**Work to complete:**
Reproduce the entries beneath exactly, without their images.
────────
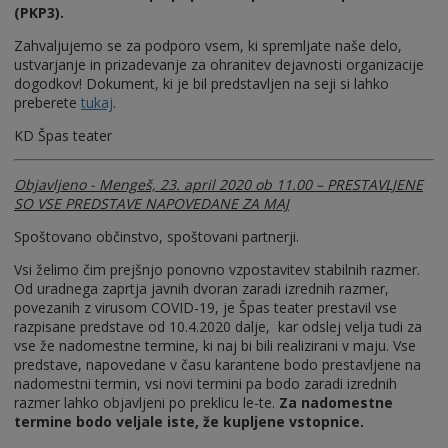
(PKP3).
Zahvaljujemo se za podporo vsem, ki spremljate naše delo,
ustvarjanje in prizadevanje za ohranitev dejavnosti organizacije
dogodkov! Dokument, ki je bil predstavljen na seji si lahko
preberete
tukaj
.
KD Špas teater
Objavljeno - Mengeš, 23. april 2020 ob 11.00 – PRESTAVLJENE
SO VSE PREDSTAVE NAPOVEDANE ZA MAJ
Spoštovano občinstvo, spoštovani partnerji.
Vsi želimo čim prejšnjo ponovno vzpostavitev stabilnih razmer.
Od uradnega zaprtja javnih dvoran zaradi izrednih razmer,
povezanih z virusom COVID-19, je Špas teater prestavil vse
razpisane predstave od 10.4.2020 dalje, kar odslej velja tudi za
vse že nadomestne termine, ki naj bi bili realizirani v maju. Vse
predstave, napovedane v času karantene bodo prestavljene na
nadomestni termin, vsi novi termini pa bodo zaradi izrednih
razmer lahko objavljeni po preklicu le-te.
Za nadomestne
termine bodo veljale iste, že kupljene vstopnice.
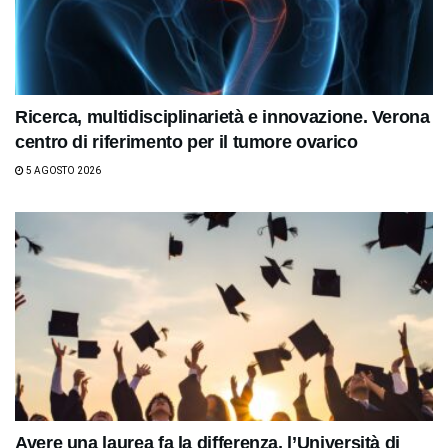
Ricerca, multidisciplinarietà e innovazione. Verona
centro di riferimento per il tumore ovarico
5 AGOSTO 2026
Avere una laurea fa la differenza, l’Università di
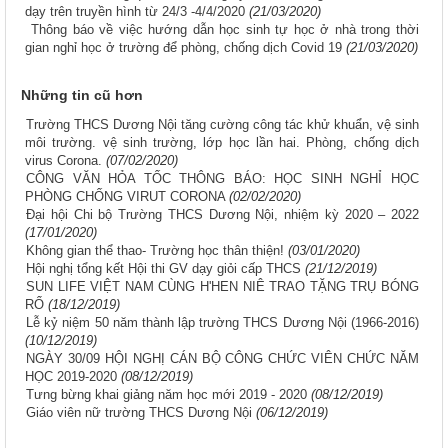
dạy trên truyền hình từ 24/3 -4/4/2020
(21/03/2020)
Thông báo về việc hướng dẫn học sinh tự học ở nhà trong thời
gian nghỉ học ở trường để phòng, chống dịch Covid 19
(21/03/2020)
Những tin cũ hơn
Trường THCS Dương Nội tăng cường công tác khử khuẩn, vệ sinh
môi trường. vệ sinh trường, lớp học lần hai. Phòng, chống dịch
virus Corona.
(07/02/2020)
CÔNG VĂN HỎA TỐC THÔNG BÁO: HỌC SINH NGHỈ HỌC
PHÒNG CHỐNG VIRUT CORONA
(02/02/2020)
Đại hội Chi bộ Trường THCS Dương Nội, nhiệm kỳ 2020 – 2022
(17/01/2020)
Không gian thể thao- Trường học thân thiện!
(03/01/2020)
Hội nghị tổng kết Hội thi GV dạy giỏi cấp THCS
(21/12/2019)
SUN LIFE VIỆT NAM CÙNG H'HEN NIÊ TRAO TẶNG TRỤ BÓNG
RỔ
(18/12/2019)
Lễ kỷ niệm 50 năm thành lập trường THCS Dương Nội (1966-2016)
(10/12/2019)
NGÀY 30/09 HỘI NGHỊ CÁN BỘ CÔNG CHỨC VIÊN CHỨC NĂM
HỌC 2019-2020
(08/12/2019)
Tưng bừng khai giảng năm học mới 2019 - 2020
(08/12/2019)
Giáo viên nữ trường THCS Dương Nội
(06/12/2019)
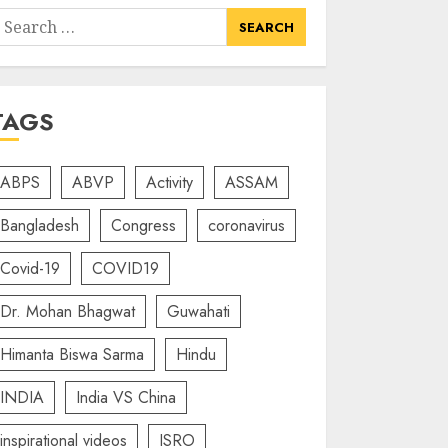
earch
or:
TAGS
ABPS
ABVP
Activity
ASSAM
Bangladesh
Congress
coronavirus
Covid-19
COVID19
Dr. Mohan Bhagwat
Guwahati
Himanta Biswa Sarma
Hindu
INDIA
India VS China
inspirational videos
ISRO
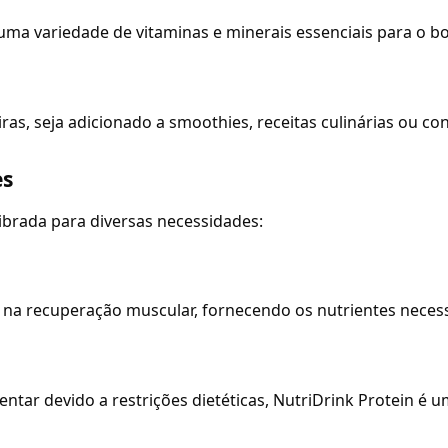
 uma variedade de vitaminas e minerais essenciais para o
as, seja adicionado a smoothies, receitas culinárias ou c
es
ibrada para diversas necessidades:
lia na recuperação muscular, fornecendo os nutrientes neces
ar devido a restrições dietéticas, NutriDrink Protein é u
────────
**Result for this exercise:**
(PKP3).
Zahvaljujemo se za podporo vsem, ki spremljate naše delo,
ustvarjanje in prizadevanje za ohranitev dejavnosti organizacije
dogodkov! Dokument, ki je bil predstavljen na seji si lahko
preberete
tukaj
.
KD Špas teater
Objavljeno - Mengeš, 23. april 2020 ob 11.00 – PRESTAVLJENE
SO VSE PREDSTAVE NAPOVEDANE ZA MAJ
Spoštovano občinstvo, spoštovani partnerji.
Vsi želimo čim prejšnjo ponovno vzpostavitev stabilnih razmer.
Od uradnega zaprtja javnih dvoran zaradi izrednih razmer,
povezanih z virusom COVID-19, je Špas teater prestavil vse
razpisane predstave od 10.4.2020 dalje, kar odslej velja tudi za
vse že nadomestne termine, ki naj bi bili realizirani v maju. Vse
predstave, napovedane v času karantene bodo prestavljene na
nadomestni termin, vsi novi termini pa bodo zaradi izrednih
razmer lahko objavljeni po preklicu le-te.
Za nadomestne
termine bodo veljale iste, že kupljene vstopnice.
Ricerca, multidisciplinarietà e innovazione. Verona
centro di riferimento per il tumore ovarico
5 AGOSTO 2026
Avere una laurea fa la differenza, l’Università di
dạy trên truyền hình từ 24/3 -4/4/2020
(21/03/2020)
Thông báo về việc hướng dẫn học sinh tự học ở nhà trong thời
gian nghỉ học ở trường để phòng, chống dịch Covid 19
(21/03/2020)
Những tin cũ hơn
Trường THCS Dương Nội tăng cường công tác khử khuẩn, vệ sinh
môi trường. vệ sinh trường, lớp học lần hai. Phòng, chống dịch
virus Corona.
(07/02/2020)
CÔNG VĂN HỎA TỐC THÔNG BÁO: HỌC SINH NGHỈ HỌC
PHÒNG CHỐNG VIRUT CORONA
(02/02/2020)
Đại hội Chi bộ Trường THCS Dương Nội, nhiệm kỳ 2020 – 2022
(17/01/2020)
Không gian thể thao- Trường học thân thiện!
(03/01/2020)
Hội nghị tổng kết Hội thi GV dạy giỏi cấp THCS
(21/12/2019)
SUN LIFE VIỆT NAM CÙNG H'HEN NIÊ TRAO TẶNG TRỤ BÓNG
RỔ
(18/12/2019)
Lễ kỷ niệm 50 năm thành lập trường THCS Dương Nội (1966-2016)
(10/12/2019)
NGÀY 30/09 HỘI NGHỊ CÁN BỘ CÔNG CHỨC VIÊN CHỨC NĂM
HỌC 2019-2020
(08/12/2019)
Tưng bừng khai giảng năm học mới 2019 - 2020
(08/12/2019)
Giáo viên nữ trường THCS Dương Nội
(06/12/2019)
earch
or:
TAGS
ABPS
ABVP
Activity
ASSAM
Bangladesh
Congress
coronavirus
Covid-19
COVID19
Dr. Mohan Bhagwat
Guwahati
Himanta Biswa Sarma
Hindu
INDIA
India VS China
inspirational videos
ISRO
 uma variedade de vitaminas e minerais essenciais para o
as, seja adicionado a smoothies, receitas culinárias ou c
es
ibrada para diversas necessidades:
lia na recuperação muscular, fornecendo os nutrientes neces
ar devido a restrições dietéticas, NutriDrink Protein é u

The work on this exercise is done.